■ Records from a data collection ■
*** Block opens ***

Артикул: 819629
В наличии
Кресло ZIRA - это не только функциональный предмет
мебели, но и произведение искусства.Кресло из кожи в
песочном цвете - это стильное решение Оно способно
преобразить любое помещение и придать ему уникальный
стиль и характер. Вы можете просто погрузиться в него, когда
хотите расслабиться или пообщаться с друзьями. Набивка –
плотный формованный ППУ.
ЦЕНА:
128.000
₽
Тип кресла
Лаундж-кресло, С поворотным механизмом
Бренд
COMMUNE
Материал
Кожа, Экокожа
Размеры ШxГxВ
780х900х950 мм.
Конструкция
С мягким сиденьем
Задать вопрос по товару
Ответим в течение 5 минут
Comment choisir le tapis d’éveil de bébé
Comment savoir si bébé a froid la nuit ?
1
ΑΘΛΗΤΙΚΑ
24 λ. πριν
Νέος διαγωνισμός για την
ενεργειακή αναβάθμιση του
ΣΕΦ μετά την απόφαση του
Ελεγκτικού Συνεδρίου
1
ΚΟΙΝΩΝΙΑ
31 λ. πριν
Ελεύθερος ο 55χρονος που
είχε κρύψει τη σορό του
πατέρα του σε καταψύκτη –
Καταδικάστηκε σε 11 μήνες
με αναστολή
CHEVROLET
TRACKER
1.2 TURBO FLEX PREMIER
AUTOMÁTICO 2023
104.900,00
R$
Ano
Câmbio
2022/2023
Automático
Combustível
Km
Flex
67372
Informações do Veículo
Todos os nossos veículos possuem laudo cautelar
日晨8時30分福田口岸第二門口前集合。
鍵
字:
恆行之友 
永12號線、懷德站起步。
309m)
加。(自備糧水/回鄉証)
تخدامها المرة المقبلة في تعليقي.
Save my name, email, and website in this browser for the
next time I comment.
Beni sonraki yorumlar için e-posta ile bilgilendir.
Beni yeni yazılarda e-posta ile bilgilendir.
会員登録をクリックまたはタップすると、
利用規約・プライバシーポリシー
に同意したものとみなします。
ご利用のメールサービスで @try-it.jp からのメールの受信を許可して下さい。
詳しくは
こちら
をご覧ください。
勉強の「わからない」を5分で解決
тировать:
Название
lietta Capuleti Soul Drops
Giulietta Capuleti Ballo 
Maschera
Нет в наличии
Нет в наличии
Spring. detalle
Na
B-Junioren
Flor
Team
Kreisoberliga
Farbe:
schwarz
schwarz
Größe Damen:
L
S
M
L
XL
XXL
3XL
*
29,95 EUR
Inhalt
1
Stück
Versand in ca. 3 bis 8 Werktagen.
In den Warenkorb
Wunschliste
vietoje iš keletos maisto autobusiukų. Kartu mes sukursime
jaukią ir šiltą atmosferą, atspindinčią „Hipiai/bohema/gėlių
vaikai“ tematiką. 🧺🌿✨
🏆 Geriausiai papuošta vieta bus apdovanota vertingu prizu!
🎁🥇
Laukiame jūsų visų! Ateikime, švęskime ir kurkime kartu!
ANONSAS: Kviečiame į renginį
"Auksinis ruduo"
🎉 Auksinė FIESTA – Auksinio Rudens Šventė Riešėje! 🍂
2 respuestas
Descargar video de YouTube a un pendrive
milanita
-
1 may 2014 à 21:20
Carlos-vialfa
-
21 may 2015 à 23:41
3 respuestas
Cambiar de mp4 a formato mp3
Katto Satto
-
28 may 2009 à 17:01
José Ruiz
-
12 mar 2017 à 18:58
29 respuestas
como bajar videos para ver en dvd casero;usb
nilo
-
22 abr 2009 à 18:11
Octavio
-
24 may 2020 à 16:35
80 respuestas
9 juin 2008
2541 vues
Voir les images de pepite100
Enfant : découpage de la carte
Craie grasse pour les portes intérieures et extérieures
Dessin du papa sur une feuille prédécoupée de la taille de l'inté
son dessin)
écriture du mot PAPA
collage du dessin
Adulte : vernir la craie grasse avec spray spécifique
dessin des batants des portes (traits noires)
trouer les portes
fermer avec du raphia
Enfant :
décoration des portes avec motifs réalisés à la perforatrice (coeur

*** Block closes ***

■ TASK BRIEF ■
Extract the complete data, matching each line exactly.

■ RESULT OF THE EXERCISE ■
Артикул: 819629
В наличии
Кресло ZIRA - это не только функциональный предмет
мебели, но и произведение искусства.Кресло из кожи в
песочном цвете - это стильное решение Оно способно
преобразить любое помещение и придать ему уникальный
стиль и характер. Вы можете просто погрузиться в него, когда
хотите расслабиться или пообщаться с друзьями. Набивка –
плотный формованный ППУ.
ЦЕНА:
128.000
₽
Тип кресла
Лаундж-кресло, С поворотным механизмом
Бренд
COMMUNE
Материал
Кожа, Экокожа
Размеры ШxГxВ
780х900х950 мм.
Конструкция
С мягким сиденьем
Задать вопрос по товару
Ответим в течение 5 минут
Comment choisir le tapis d’éveil de bébé
Comment savoir si bébé a froid la nuit ?
1
ΑΘΛΗΤΙΚΑ
24 λ. πριν
Νέος διαγωνισμός για την
ενεργειακή αναβάθμιση του
ΣΕΦ μετά την απόφαση του
Ελεγκτικού Συνεδρίου
1
ΚΟΙΝΩΝΙΑ
31 λ. πριν
Ελεύθερος ο 55χρονος που
είχε κρύψει τη σορό του
πατέρα του σε καταψύκτη –
Καταδικάστηκε σε 11 μήνες
με αναστολή
CHEVROLET
TRACKER
1.2 TURBO FLEX PREMIER
AUTOMÁTICO 2023
104.900,00
R$
Ano
Câmbio
2022/2023
Automático
Combustível
Km
Flex
67372
Informações do Veículo
Todos os nossos veículos possuem laudo cautelar
日晨8時30分福田口岸第二門口前集合。
鍵
字:
恆行之友 
永12號線、懷德站起步。
309m)
加。(自備糧水/回鄉証)
تخدامها المرة المقبلة في تعليقي.
Save my name, email, and website in this browser for the
next time I comment.
Beni sonraki yorumlar için e-posta ile bilgilendir.
Beni yeni yazılarda e-posta ile bilgilendir.
会員登録をクリックまたはタップすると、
利用規約・プライバシーポリシー
に同意したものとみなします。
ご利用のメールサービスで @try-it.jp からのメールの受信を許可して下さい。
詳しくは
こちら
をご覧ください。
勉強の「わからない」を5分で解決
тировать:
Название
lietta Capuleti Soul Drops
Giulietta Capuleti Ballo 
Maschera
Нет в наличии
Нет в наличии
Spring. detalle
Na
B-Junioren
Flor
Team
Kreisoberliga
Farbe:
schwarz
schwarz
Größe Damen:
L
S
M
L
XL
XXL
3XL
*
29,95 EUR
Inhalt
1
Stück
Versand in ca. 3 bis 8 Werktagen.
In den Warenkorb
Wunschliste
vietoje iš keletos maisto autobusiukų. Kartu mes sukursime
jaukią ir šiltą atmosferą, atspindinčią „Hipiai/bohema/gėlių
vaikai“ tematiką. 🧺🌿✨
🏆 Geriausiai papuošta vieta bus apdovanota vertingu prizu!
🎁🥇
Laukiame jūsų visų! Ateikime, švęskime ir kurkime kartu!
ANONSAS: Kviečiame į renginį
"Auksinis ruduo"
🎉 Auksinė FIESTA – Auksinio Rudens Šventė Riešėje! 🍂
2 respuestas
Descargar video de YouTube a un pendrive
milanita
-
1 may 2014 à 21:20
Carlos-vialfa
-
21 may 2015 à 23:41
3 respuestas
Cambiar de mp4 a formato mp3
Katto Satto
-
28 may 2009 à 17:01
José Ruiz
-
12 mar 2017 à 18:58
29 respuestas
como bajar videos para ver en dvd casero;usb
nilo
-
22 abr 2009 à 18:11
Octavio
-
24 may 2020 à 16:35
80 respuestas
9 juin 2008
2541 vues
Voir les images de pepite100
Enfant : découpage de la carte
Craie grasse pour les portes intérieures et extérieures
Dessin du papa sur une feuille prédécoupée de la taille de l'inté
son dessin)
écriture du mot PAPA
collage du dessin
Adulte : vernir la craie grasse avec spray spécifique
dessin des batants des portes (traits noires)
trouer les portes
fermer avec du raphia
Enfant :
décoration des portes avec motifs réalisés à la perforatrice (coeur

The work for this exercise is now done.